**To do**
Your copy of the listing should match it exactly, only without pictures.

────────────────

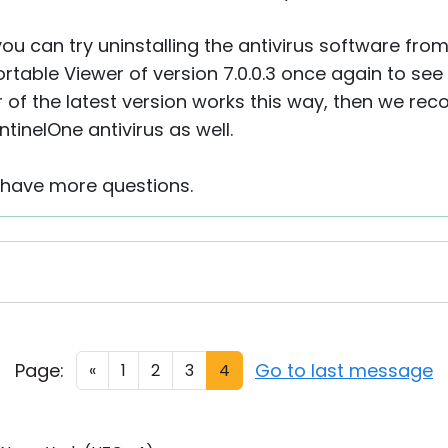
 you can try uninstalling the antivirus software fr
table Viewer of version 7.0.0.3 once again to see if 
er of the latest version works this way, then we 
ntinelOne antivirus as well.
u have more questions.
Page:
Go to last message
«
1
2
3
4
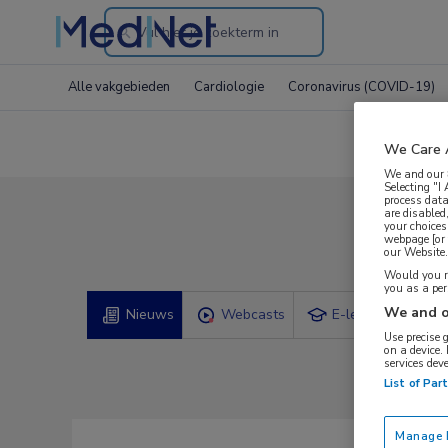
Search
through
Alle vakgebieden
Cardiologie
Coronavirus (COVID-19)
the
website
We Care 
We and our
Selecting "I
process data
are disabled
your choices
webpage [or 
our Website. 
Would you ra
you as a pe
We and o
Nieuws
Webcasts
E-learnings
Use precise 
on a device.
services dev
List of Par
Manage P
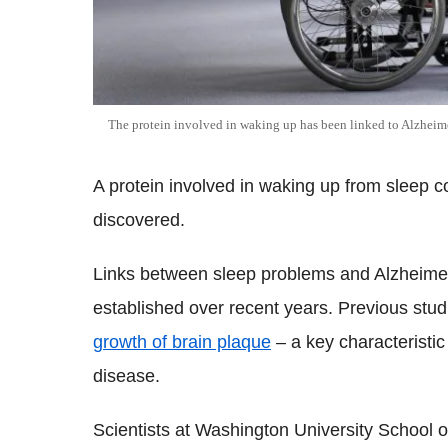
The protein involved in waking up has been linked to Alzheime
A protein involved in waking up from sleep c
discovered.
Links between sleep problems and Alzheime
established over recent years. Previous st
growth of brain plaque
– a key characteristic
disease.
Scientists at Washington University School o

────────────────

**Response area**
 you can try uninstalling the antivirus software fr
table Viewer of version 7.0.0.3 once again to see if 
er of the latest version works this way, then we 
ntinelOne antivirus as well.
u have more questions.
Page:
Go to last message
«
1
2
3
4
Search
through
Alle vakgebieden
Cardiologie
Coronavirus (COVID-19)
the
website
We Care 
We and our
Selecting "I
process data
are disabled
your choices
webpage [or 
our Website. 
Would you ra
you as a pe
We and o
Nieuws
Webcasts
E-learnings
Use precise 
on a device.
services dev
List of Par
Manage P
The protein involved in waking up has been linked to Alzheime
A protein involved in waking up from sleep c
discovered.
Links between sleep problems and Alzheime
established over recent years. Previous st
growth of brain plaque
– a key characteristic
disease.
Scientists at Washington University School o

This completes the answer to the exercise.